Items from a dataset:
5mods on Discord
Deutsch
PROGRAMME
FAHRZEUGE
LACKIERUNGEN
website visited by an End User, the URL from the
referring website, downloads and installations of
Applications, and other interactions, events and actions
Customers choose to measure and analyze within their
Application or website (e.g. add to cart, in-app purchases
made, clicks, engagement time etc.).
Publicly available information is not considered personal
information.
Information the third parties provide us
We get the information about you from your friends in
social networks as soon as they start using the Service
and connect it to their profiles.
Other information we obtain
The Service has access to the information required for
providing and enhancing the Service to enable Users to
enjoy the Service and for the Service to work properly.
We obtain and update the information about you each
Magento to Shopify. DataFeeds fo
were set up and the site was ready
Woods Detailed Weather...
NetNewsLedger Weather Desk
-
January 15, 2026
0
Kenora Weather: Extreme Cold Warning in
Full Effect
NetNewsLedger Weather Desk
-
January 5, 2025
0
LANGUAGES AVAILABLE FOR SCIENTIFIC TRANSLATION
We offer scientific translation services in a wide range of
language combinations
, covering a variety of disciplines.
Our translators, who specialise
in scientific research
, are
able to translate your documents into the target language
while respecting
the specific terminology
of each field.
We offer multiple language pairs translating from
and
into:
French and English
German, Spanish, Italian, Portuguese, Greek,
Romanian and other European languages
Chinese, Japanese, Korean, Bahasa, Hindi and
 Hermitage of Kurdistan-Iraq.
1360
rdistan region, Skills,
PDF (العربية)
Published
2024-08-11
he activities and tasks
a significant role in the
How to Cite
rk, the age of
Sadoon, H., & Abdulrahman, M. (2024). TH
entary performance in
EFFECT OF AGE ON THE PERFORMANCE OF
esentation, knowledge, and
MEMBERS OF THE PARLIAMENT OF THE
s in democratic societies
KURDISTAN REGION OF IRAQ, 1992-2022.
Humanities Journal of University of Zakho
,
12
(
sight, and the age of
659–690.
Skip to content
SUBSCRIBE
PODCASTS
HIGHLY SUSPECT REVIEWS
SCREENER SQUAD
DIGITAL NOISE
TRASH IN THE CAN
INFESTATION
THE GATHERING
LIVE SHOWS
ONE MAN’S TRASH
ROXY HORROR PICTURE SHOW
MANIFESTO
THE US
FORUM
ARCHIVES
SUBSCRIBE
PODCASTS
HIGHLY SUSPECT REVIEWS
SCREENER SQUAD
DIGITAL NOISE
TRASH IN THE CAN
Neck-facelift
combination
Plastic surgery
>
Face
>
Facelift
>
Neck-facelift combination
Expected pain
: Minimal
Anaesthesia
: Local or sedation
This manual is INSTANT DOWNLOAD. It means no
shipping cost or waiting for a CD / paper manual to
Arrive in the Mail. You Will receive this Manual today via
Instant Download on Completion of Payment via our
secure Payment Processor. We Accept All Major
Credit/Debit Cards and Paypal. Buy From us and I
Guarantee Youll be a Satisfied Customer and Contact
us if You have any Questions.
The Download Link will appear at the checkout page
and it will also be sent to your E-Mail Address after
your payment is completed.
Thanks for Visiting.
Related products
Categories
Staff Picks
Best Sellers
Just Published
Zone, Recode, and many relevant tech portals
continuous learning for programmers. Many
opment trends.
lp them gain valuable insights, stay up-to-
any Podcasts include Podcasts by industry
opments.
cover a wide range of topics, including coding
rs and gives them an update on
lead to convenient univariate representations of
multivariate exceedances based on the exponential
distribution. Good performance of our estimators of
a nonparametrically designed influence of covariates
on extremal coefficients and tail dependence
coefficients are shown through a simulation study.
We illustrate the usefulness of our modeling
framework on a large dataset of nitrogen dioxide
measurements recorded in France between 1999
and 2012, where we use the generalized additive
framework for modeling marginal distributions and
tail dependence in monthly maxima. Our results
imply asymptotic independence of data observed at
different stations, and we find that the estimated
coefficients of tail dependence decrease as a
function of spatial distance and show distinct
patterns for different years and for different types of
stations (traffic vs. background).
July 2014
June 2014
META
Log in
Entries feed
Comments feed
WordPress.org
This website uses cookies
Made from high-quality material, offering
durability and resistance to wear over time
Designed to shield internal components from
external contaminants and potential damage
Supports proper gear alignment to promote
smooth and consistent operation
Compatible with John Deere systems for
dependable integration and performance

[Exercise aim]:
All of the data shown above should be printed exactly as given.

[Written answer]:
5mods on Discord
Deutsch
PROGRAMME
FAHRZEUGE
LACKIERUNGEN
website visited by an End User, the URL from the
referring website, downloads and installations of
Applications, and other interactions, events and actions
Customers choose to measure and analyze within their
Application or website (e.g. add to cart, in-app purchases
made, clicks, engagement time etc.).
Publicly available information is not considered personal
information.
Information the third parties provide us
We get the information about you from your friends in
social networks as soon as they start using the Service
and connect it to their profiles.
Other information we obtain
The Service has access to the information required for
providing and enhancing the Service to enable Users to
enjoy the Service and for the Service to work properly.
We obtain and update the information about you each
Magento to Shopify. DataFeeds fo
were set up and the site was ready
Woods Detailed Weather...
NetNewsLedger Weather Desk
-
January 15, 2026
0
Kenora Weather: Extreme Cold Warning in
Full Effect
NetNewsLedger Weather Desk
-
January 5, 2025
0
LANGUAGES AVAILABLE FOR SCIENTIFIC TRANSLATION
We offer scientific translation services in a wide range of
language combinations
, covering a variety of disciplines.
Our translators, who specialise
in scientific research
, are
able to translate your documents into the target language
while respecting
the specific terminology
of each field.
We offer multiple language pairs translating from
and
into:
French and English
German, Spanish, Italian, Portuguese, Greek,
Romanian and other European languages
Chinese, Japanese, Korean, Bahasa, Hindi and
 Hermitage of Kurdistan-Iraq.
1360
rdistan region, Skills,
PDF (العربية)
Published
2024-08-11
he activities and tasks
a significant role in the
How to Cite
rk, the age of
Sadoon, H., & Abdulrahman, M. (2024). TH
entary performance in
EFFECT OF AGE ON THE PERFORMANCE OF
esentation, knowledge, and
MEMBERS OF THE PARLIAMENT OF THE
s in democratic societies
KURDISTAN REGION OF IRAQ, 1992-2022.
Humanities Journal of University of Zakho
,
12
(
sight, and the age of
659–690.
Skip to content
SUBSCRIBE
PODCASTS
HIGHLY SUSPECT REVIEWS
SCREENER SQUAD
DIGITAL NOISE
TRASH IN THE CAN
INFESTATION
THE GATHERING
LIVE SHOWS
ONE MAN’S TRASH
ROXY HORROR PICTURE SHOW
MANIFESTO
THE US
FORUM
ARCHIVES
SUBSCRIBE
PODCASTS
HIGHLY SUSPECT REVIEWS
SCREENER SQUAD
DIGITAL NOISE
TRASH IN THE CAN
Neck-facelift
combination
Plastic surgery
>
Face
>
Facelift
>
Neck-facelift combination
Expected pain
: Minimal
Anaesthesia
: Local or sedation
This manual is INSTANT DOWNLOAD. It means no
shipping cost or waiting for a CD / paper manual to
Arrive in the Mail. You Will receive this Manual today via
Instant Download on Completion of Payment via our
secure Payment Processor. We Accept All Major
Credit/Debit Cards and Paypal. Buy From us and I
Guarantee Youll be a Satisfied Customer and Contact
us if You have any Questions.
The Download Link will appear at the checkout page
and it will also be sent to your E-Mail Address after
your payment is completed.
Thanks for Visiting.
Related products
Categories
Staff Picks
Best Sellers
Just Published
Zone, Recode, and many relevant tech portals
continuous learning for programmers. Many
opment trends.
lp them gain valuable insights, stay up-to-
any Podcasts include Podcasts by industry
opments.
cover a wide range of topics, including coding
rs and gives them an update on
lead to convenient univariate representations of
multivariate exceedances based on the exponential
distribution. Good performance of our estimators of
a nonparametrically designed influence of covariates
on extremal coefficients and tail dependence
coefficients are shown through a simulation study.
We illustrate the usefulness of our modeling
framework on a large dataset of nitrogen dioxide
measurements recorded in France between 1999
and 2012, where we use the generalized additive
framework for modeling marginal distributions and
tail dependence in monthly maxima. Our results
imply asymptotic independence of data observed at
different stations, and we find that the estimated
coefficients of tail dependence decrease as a
function of spatial distance and show distinct
patterns for different years and for different types of
stations (traffic vs. background).
July 2014
June 2014
META
Log in
Entries feed
Comments feed
WordPress.org
This website uses cookies
Made from high-quality material, offering
durability and resistance to wear over time
Designed to shield internal components from
external contaminants and potential damage
Supports proper gear alignment to promote
smooth and consistent operation
Compatible with John Deere systems for
dependable integration and performance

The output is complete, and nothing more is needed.